A dopamina tem sido protagonista de uma série de publicações recentes, científicas ou de ampla distribuição. A sua designação como o neurotransmissor do prazer vem alimentando a produção editorial, mas despertando, para preocupação dos médicos, um apelo sensacionalista. Não é incomum ler ou escutar que vivemos sob a égide dos excessos, fruto de um alto estímulo dopaminérgico a ponto de se propor um infundado “jejum de dopamina”.
Nesse contexto, nasce “A História Íntima da Dopamina”, livro publicado em abril pelo neurologista Lúcio Huebra e pelo psiquiatra Táki Cordás, que desmistifica as afirmações mais recentes acerca da hiperestimulação da dopamina e apresenta, em especial ao público leigo, o amplo universo por trás desse neurotransmissor.

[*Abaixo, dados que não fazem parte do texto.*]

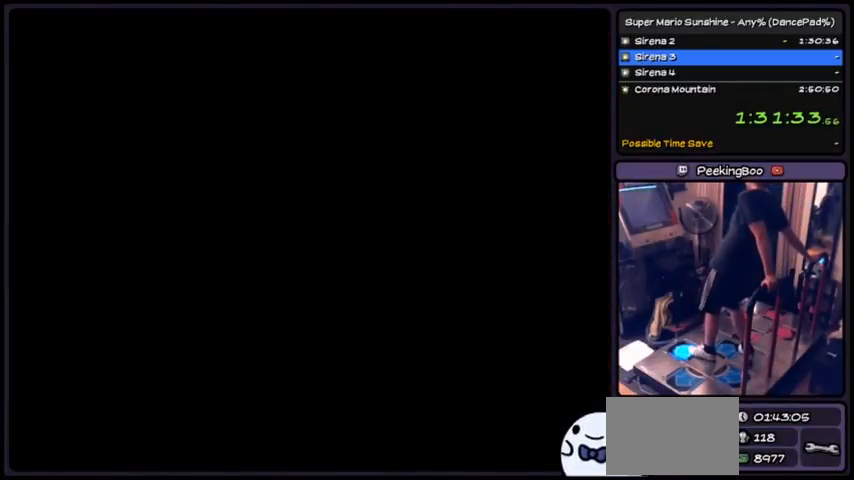
{"buttons": ["A", "DPAD_UP"], "events": []}
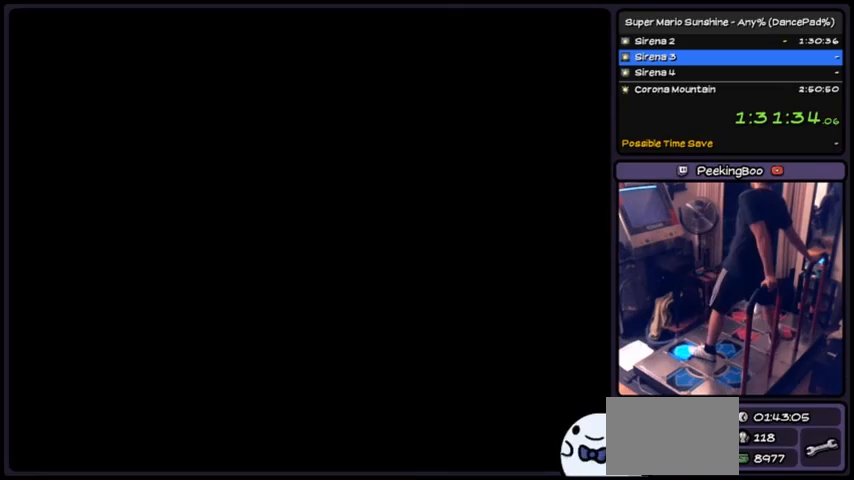
{"buttons": ["A", "DPAD_UP"], "events": []}
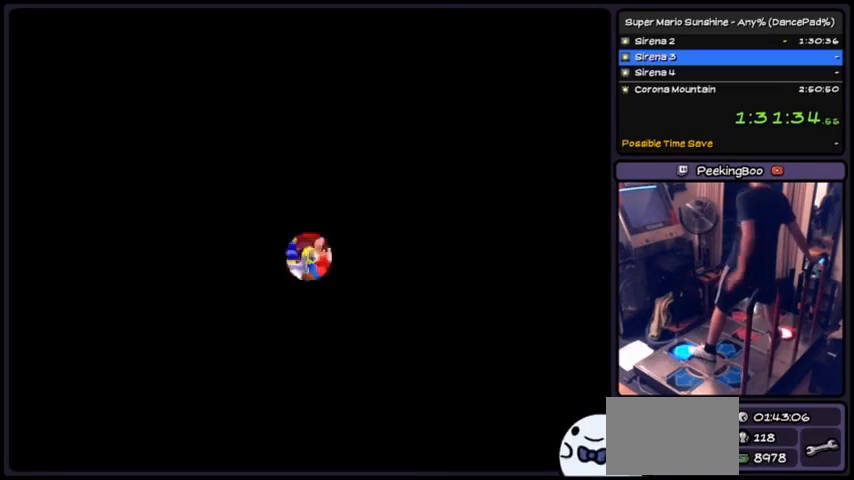
{"buttons": ["A", "DPAD_UP"], "events": [[134, "A", "up"], [267, "A", "down"]]}
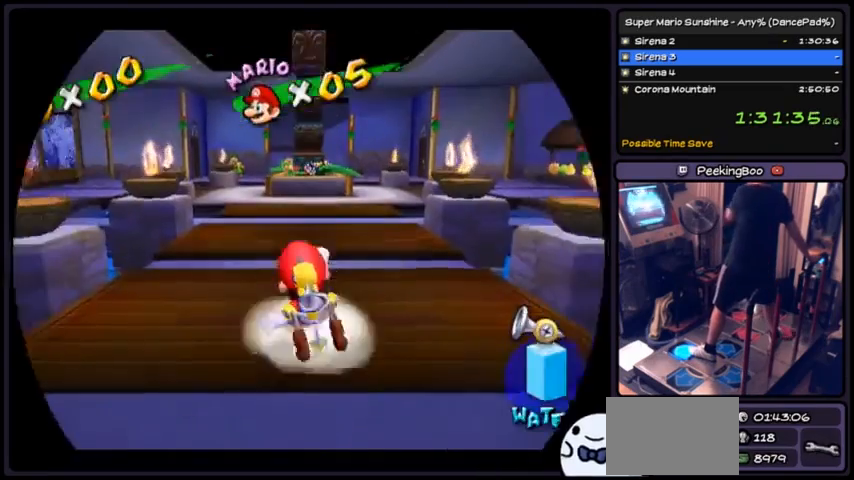
{"buttons": ["DPAD_UP"], "events": [[33, "A", "up"]]}
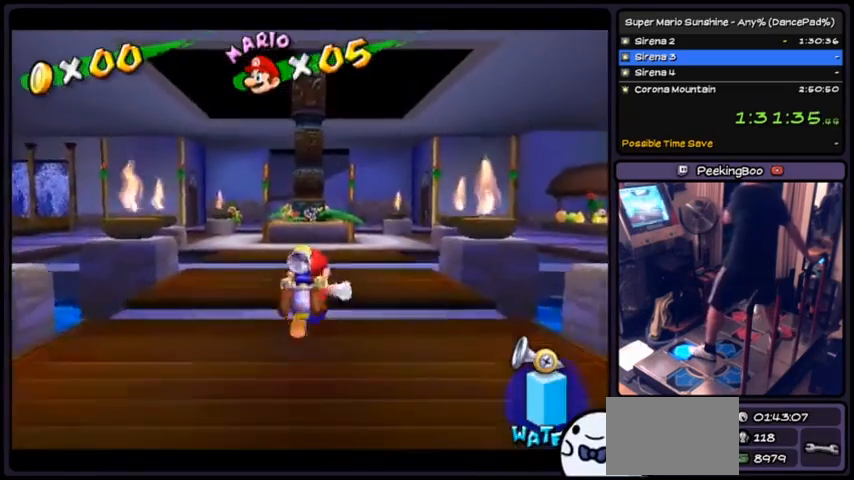
{"buttons": ["DPAD_UP"], "events": []}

O texto relaciona as diversas funções da dopamina com atividades que desempenhamos rotineiramente, ilustrando de que maneira o neurotransmissor se faz presente no nosso funcionamento cotidiano. Ganham luz as ações dopaminérgicas no comportamento e no aprendizado motor, na manutenção da atenção e na memorização, na organização do raciocínio e na consciência da realidade, no apetite e na conduta alimentar, no humor e até mesmo na paixão.
No primeiro capítulo, os autores discorrem sobre os princípios básicos da neurociência, apresentando os neurotransmissores e suas características, as sinapses e, por fim, os circuitos dopaminérgicos, que serão de maior interesse ao longo do livro. Nos capítulos seguintes, são esmiuçadas as diversas funções da dopamina, suas implicações práticas, as associações com doenças neuropsiquiátricas, além de referências históricas, culturais e filosóficas.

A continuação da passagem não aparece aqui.